**Exercise directions:**
Retype all of the data word for word, without pictures.

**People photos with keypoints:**
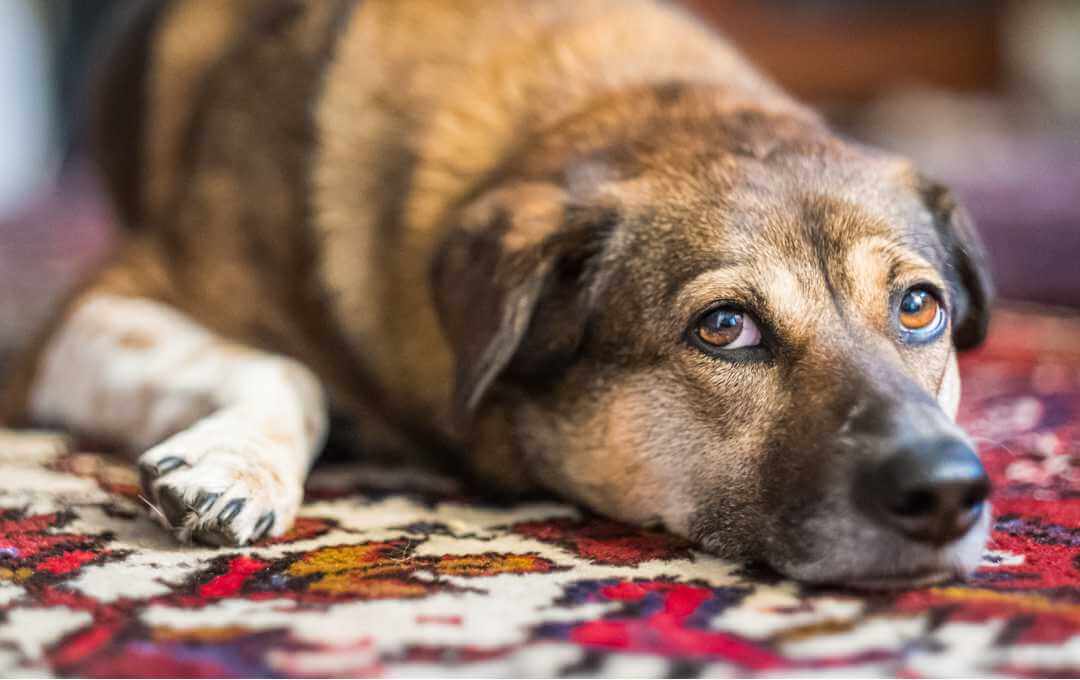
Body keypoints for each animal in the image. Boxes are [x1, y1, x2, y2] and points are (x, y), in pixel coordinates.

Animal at [2, 0, 993, 587]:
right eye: (724, 327)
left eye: (918, 308)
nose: (949, 491)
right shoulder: (88, 314)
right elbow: (290, 370)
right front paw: (233, 467)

**Solution to this exercise:**
Body keypoints for each animal in the image. Boxes are [x1, y1, x2, y2] and points are (x, y), in pixel coordinates.

Animal at [2, 0, 993, 587]:
right eye: (724, 327)
left eye: (918, 308)
nose: (949, 491)
right shoulder: (88, 314)
right elbow: (290, 370)
right front paw: (233, 467)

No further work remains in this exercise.